-------- Предоставленный фрагмент --------

О судьбе позднего (1947-1957) ремизовского архива, счастливо возвращенного в Россию в 2012 г., рассказала Анна Сергеевна Урюпина – хранитель рукописного отдела Государственного музея истории российской литературы им. В. Даля. Значительная часть архива прежних лет отправилась в Америку еще в 1946 году, когда овдовевший Ремизов, получив советский паспорт, собирался вернуться в СССР, – но, получив о смерти единственной дочери Натальи в Киеве, возвращаться не стал, но и архив вернуть не смог (ныне он хранится в Амхерсте). В оставшиеся десять лет жизни слепнущий, редко выходящий из дома Ремизов сформировал новый архив, и «основным материалом для творчества» стали многочисленные гости его квартиры на улице Буало. Проводив гостей, дописывал, например, комментарии к записям в гостевой книге: «Летучий мыш. Возраст человека определяется танцем. Подпрыгивающие козлы — верный признак старости….». Или: «Мая пальцы на фортепьяне, проглотила муху...». Собрание последнего десятилетия ремизовской жизни приехало в Москву в 2012 г: сто тридцать три рукописи, сотни писем, фотографий, книги с автографами, блокнотики, альбом с 1030 рисунками, коллажи, личные вещи – и теперь составляет весомую часть ремизовского отдела в ГМИРЛ.

-------- Представленные записи --------

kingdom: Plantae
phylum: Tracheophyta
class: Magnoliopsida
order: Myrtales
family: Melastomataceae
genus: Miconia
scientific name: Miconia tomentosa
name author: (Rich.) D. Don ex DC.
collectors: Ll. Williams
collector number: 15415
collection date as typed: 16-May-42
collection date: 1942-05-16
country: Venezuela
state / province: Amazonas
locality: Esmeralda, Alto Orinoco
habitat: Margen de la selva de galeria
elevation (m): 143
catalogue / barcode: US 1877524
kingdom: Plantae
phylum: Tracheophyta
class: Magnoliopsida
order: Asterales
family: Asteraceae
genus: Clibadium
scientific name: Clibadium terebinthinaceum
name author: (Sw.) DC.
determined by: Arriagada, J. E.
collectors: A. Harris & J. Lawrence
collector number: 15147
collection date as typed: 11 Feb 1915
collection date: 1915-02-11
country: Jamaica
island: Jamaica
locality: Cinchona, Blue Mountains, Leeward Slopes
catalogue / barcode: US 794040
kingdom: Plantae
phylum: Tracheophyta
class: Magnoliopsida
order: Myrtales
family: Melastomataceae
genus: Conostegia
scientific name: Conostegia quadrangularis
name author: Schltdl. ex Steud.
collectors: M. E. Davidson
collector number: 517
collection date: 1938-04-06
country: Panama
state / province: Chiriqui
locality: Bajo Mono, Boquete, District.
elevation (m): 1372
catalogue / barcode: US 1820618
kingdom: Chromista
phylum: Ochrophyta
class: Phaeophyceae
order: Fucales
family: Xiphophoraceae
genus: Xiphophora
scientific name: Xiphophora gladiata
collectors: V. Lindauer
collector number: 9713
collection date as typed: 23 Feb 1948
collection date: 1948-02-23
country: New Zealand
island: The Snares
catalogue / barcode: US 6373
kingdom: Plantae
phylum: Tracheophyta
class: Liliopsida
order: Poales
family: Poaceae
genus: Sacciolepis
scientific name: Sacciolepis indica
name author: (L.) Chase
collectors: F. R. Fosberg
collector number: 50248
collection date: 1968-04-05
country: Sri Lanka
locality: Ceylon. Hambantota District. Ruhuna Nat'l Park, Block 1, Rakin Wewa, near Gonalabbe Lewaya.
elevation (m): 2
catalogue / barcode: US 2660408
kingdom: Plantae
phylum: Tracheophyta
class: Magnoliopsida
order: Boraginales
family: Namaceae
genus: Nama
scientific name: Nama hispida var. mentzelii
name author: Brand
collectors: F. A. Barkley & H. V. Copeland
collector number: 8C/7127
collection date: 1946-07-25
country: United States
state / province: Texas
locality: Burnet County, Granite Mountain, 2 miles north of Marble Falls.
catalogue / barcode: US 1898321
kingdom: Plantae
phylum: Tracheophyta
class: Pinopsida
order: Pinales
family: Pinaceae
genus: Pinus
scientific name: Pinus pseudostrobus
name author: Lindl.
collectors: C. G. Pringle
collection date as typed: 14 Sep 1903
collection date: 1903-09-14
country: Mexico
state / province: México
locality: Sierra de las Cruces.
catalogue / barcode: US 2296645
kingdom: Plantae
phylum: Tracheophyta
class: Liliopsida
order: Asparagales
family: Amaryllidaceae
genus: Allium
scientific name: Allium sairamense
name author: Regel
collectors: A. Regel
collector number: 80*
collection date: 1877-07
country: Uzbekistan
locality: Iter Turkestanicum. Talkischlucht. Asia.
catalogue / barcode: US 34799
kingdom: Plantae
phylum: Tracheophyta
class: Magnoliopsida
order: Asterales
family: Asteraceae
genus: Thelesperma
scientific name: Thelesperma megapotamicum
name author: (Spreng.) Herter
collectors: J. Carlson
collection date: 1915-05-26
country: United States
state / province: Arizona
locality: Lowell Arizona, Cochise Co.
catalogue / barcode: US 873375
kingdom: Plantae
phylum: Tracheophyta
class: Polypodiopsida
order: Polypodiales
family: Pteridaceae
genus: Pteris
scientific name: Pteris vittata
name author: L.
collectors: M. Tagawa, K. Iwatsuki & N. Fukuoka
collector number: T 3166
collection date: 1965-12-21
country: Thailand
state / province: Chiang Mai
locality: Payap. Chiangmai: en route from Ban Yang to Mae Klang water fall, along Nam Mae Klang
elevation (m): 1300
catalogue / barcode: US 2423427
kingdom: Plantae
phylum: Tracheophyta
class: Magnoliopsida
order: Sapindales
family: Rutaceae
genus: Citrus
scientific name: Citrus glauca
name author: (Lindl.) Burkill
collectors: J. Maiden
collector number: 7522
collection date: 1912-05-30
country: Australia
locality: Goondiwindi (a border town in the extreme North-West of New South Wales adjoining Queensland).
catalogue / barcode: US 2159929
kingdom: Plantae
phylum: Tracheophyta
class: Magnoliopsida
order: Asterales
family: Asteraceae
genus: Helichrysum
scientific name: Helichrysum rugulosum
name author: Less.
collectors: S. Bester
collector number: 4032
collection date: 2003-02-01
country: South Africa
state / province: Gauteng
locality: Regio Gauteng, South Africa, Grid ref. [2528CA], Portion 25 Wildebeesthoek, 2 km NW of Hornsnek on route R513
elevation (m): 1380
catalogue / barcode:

--------

Верните приведенный выше фрагмент о позднем архиве Ремизова целиком, без единого изменения.

* **Результат выполнения**
О судьбе позднего (1947-1957) ремизовского архива, счастливо возвращенного в Россию в 2012 г., рассказала Анна Сергеевна Урюпина – хранитель рукописного отдела Государственного музея истории российской литературы им. В. Даля. Значительная часть архива прежних лет отправилась в Америку еще в 1946 году, когда овдовевший Ремизов, получив советский паспорт, собирался вернуться в СССР, – но, получив о смерти единственной дочери Натальи в Киеве, возвращаться не стал, но и архив вернуть не смог (ныне он хранится в Амхерсте). В оставшиеся десять лет жизни слепнущий, редко выходящий из дома Ремизов сформировал новый архив, и «основным материалом для творчества» стали многочисленные гости его квартиры на улице Буало. Проводив гостей, дописывал, например, комментарии к записям в гостевой книге: «Летучий мыш. Возраст человека определяется танцем. Подпрыгивающие козлы — верный признак старости….». Или: «Мая пальцы на фортепьяне, проглотила муху...». Собрание последнего десятилетия ремизовской жизни приехало в Москву в 2012 г: сто тридцать три рукописи, сотни писем, фотографий, книги с автографами, блокнотики, альбом с 1030 рисунками, коллажи, личные вещи – и теперь составляет весомую часть ремизовского отдела в ГМИРЛ.